Beer Distribution Law - September 2013

by Lewitt Hackman


The beer industry is one of the most highly regulated industries in the United States. Every state oversees the sale and distribution of beer, and the differences among the states' regulatory processes result in a maze that can be difficult to navigate for brewers, distributors and retailers and the attorneys who advise them. 




A "growler" is a refillable/re-sealable glass container that typically holds a half-gallon of fresh beer. Under current California law, any beer sold in California must be in a container with a label indicating, among other things, the name of the manufacturer and bottler. Manufacturers, importers and wholesalers may not fill or refill any container labeled otherwise. This past month, however, AB 647, a bill that was strongly supported by the California Craft Brewers Association (CCBA), passed the California legislature and, when signed by the Governor, will allow beer manufacturers to refill growlers originally filled and labeled by another brewer, as long as the refilling brewery removes or completely obscures any prior labels and re-labels the growler with its own label, properly identifying the beer. California retailers may only sell growlers originally filled and properly labeled by a licensed beer manufacturer, but may not refill growers under current law. The CCBA believes that a bill may be forthcoming in 2014 to allow on-premise and off-premise retailers to refill growlers.




Groups representing craft brewers and beer distributors have come together to support some important changes to Michigan's Liquor Control Code of 1998. HB 4710 would, among other things, amend the definition of "Micro Brewer" to mean any brewer that produces less than 60,000 barrels of beer per year, which would double the amount of beer a brewer can produce and sell directly to consumers for consumption on or off its licensed brewery's premises. 



Texas has radically changed its beer distribution landscape. SB 515-518 and SB 639 changed Texas law to, among other things, allow breweries the right to sell beer to consumers for on-site consumption, breweries that produce less than 125,000 barrels a year to self-distribute their beer, and brewpubs (restaurants, pubs or other similar establishments that produce their own beer for on-site sales and consumption) the right to self-distribute up to 1000 barrels a year and to sell their beer through wholesalers. The new laws also protect the three-tier system by strengthening the Texas law that prohibits a beer manufacturer from setting/fixing the price at which a distributor may resell its beers, banning breweries from selling or charging a fee to a distributor for the right to distribute its beers, and denying breweries the right to sell beer to consumers for off-premises consumption.

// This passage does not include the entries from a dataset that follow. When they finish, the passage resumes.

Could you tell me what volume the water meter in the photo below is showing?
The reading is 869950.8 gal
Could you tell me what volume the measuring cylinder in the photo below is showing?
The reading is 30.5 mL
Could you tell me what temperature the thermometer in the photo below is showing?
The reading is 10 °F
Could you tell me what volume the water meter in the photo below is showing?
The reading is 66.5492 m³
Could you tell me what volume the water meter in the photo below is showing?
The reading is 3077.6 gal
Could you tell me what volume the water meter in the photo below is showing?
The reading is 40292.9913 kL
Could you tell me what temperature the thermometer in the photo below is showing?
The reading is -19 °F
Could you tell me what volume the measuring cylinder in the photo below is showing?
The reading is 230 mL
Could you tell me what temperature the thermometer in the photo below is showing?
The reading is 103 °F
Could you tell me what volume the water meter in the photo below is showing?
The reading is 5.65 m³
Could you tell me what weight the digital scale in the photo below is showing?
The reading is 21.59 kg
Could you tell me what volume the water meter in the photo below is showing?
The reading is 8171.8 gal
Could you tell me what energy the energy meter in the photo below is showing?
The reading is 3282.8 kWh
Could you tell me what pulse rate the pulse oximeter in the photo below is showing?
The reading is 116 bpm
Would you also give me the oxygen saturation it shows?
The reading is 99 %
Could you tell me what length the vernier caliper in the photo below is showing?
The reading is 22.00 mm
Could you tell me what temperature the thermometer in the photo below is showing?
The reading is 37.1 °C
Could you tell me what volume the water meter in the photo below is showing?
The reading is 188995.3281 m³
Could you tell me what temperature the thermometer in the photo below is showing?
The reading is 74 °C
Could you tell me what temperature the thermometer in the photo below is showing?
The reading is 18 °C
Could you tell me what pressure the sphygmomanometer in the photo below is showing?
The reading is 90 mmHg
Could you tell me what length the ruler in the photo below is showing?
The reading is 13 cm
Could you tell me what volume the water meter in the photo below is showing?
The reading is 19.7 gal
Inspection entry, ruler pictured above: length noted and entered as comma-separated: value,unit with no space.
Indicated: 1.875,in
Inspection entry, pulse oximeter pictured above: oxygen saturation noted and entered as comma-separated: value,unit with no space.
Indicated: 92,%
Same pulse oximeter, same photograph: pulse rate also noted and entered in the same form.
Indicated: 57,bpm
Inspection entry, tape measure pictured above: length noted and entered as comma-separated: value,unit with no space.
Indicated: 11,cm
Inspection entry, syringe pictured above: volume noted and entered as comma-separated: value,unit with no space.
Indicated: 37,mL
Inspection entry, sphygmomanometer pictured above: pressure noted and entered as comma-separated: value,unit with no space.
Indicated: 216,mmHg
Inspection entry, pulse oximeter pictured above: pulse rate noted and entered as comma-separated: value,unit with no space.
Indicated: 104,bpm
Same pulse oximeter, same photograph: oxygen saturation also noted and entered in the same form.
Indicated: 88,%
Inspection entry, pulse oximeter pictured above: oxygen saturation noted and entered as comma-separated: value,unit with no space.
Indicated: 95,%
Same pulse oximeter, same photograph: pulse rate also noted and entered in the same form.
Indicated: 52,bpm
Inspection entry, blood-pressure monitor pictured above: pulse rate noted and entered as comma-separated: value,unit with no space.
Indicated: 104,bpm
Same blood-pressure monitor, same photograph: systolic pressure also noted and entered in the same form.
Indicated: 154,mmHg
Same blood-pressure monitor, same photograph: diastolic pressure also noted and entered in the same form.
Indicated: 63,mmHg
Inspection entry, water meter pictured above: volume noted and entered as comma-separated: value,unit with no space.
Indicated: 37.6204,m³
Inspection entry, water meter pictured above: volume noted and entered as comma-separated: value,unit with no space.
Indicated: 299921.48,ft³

In August 2013, Illinois doubled the amount of beer a brewer may manufacture and still be considered a craft brewer from 15,000 barrels to 30,000 barrels. In June 2011, Illinois created a craft brewer license and an exemption to allow craft brewers that manufacture no more than 15,000 barrels of beer annually to self-distribute up to 7,500 barrels and to allow brew pubs to simultaneously own a craft brewer's license, provided the brew pub intends to transition to being a craft brewer. Due to the popularity of craft beers over the past two years, craft brewers in Illinois will now be allowed to manufacture up to 30,000 barrels and continue to self-distribute 7,500 barrels.



The makers of the energy drink Red Bull announced in August 2013 that they will not proceed with a legal challenge against a UK brewery using the name "Redwell" on its beer. Red Bull had earlier sent a letter to Redwell Brewing, which employs 8 people, stating that the brewery's mark was "highly similar" to Red Bull's trademark, "Red", and that "Redwell" and "Red Bull" looked and sounded so similar that it was likely that Red Bull's customers would perceive the brewery's products as an "imitation". Red Bull warned Redwell that legal action would follow if the matter was not resolved quickly, but following adverse publicity, Red Bull relented stating: "There is no dispute here. Red Bull has long been willing to allow Redwell to maintain its mark for beer so long as they do not use it for energy drinks."



DISCLAIMER: Because of the generality of this update, the information provided herein may not be applicable in all situations and should not be acted upon without specific legal advice based on particular situations.